> **Estratto del documento**:

......

GUIDI, Michelangelo
Nacque a Roma il 19 marzo 1886, terzogenito di Ignazio, insigne semitista dell'Università di Roma, e di Carolina Guerrieri. I suoi studi iniziali furono classici e, nel 1909, si laureò all'Università di Roma con una tesi in letteratura greca. Il suo interesse per il mondo greco cristiano fu da subito vivissimo, coniugato con la conoscenza presto acquisita della lingua e letteratura copta. Allo studio dell'arabo, che sarebbe stato poi il suo principale campo di ricerca, giunse successivamente alla laurea e dopo l'apprendimento di numerose altre lingue semitiche e del persiano antico e neopersiano.
Dopo avere collaborato per qualche tempo agli Annali dell'Islam diretti da L. Caetani, vinse una cattedra di arabo nell'Istituto universitario orientale di Napoli, alla quale rinunziò a favore del premio Gori Feroni per le lingue orientali, la cui ricca borsa gli consentì di dedicarsi per tre anni alla sola ricerca. Richiamato nell'arma del genio aeronautico durante la prima guerra mondiale, conseguì nel 1917 la libera docenza in filologia semitica presso l'Università di Roma, e nel 1919 ebbe l'incarico di lingua e letteratura araba nella stessa Università, contemporaneamente all'insegnamento del copto nell'Università pontificia dell'Apollinare. L'incarico fu confermato negli anni successivi finché, nel 1925, egli divenne ordinario.

......

> **Dati qui sotto**:

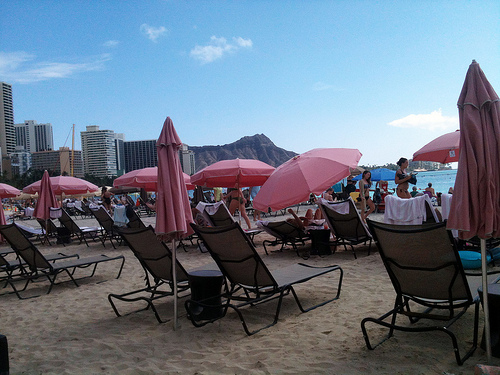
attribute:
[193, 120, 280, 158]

......

> **Scopo del compito**:
Per favore, nella biografia di Michelangelo Guidi, a favore di quale premio rinunciò alla cattedra di arabo nell'Istituto universitario orientale di Napoli? Le righe qui non hanno alcun ruolo.

> **Risultato**:
A favore del premio Gori Feroni per le lingue orientali.